The OP mentioned how he would use this hashing function to then construct a lookup table for later comparing images. This would require a very simple lookup initialization function -- something like this:
void HashClass::initializeImageLookupTable()
{
imageTable.insert(hashPixmap(QPixmap(":/Image_Path1.png")), "ImageKey1");
imageTable.insert(hashPixmap(QPixmap(":/Image_Path2.png")), "ImageKey2");
imageTable.insert(hashPixmap(QPixmap(":/Image_Path3.png")), "ImageKey2");
// Etc...
}
I'm using a QMap here called imageTable which would need to be declared in the class as such:
QMap<qint32, QString> imageTable;
Then, finally, when you want to compare an image to the images in your lookup table (ie: "what image, out of the images I know it can be, is this particular image?"), you just call the hashing function on the image (which I'm assuming will also be a QPixmap) and the return QString value will allow you to figure that out. Something like this would work:
void HashClass::compareImage(const QPixmap& pixmap)
{
QString value = imageTable[hashPixmap(pixmap)];
// Do whatever needs to be done with the QString value and pixmap after this point.
}
That's it. I hope this helps someone -- it would have saved me some time, although I was happy to have the experience of figuring it out.

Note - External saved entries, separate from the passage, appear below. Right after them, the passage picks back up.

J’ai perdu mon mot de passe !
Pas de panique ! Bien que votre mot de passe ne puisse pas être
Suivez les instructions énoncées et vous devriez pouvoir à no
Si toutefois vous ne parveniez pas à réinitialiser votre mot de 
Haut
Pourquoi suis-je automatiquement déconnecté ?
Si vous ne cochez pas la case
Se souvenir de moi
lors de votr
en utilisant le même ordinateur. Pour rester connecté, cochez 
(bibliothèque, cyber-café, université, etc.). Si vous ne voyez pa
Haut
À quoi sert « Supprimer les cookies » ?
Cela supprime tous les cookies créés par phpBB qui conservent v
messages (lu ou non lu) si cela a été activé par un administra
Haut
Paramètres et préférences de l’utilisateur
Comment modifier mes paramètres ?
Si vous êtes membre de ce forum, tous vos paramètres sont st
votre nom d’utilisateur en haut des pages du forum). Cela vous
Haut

Hash calculations should be pretty quick (somewhere above 100 MB/s if no disk I/O involved) depending on which algorithm you use. Before hashing, you could also do some quick tests to sort out potential candidates - f.e. images must have same width and height, else it's useless to compare their hash values.
Of course, you should also keep the hash values for inserted images so you only have to calculate a hash for new images and won't have to calculate it again for the cached images.
If the images are different enough, it would perhaps be enough to not hash the whole image but a smaller thumbnail or a part of the image (f.e. first and last 10 lines), this will be faster, but will lead to more collisions.
I'm assuming you're talking about actually calculating a hash over the data of the image rather than getting the unique id generated by QT.
Depending on your images, you probably don't need to go over the whole image to calculate a hash. Maybe only read the first 10 pixels? first scan line?
Maybe a pseudo random selection of pixels from the entire image? (with a known seed so that you could repeat the sequence) Don't forget to add the size of the image to the hash as well.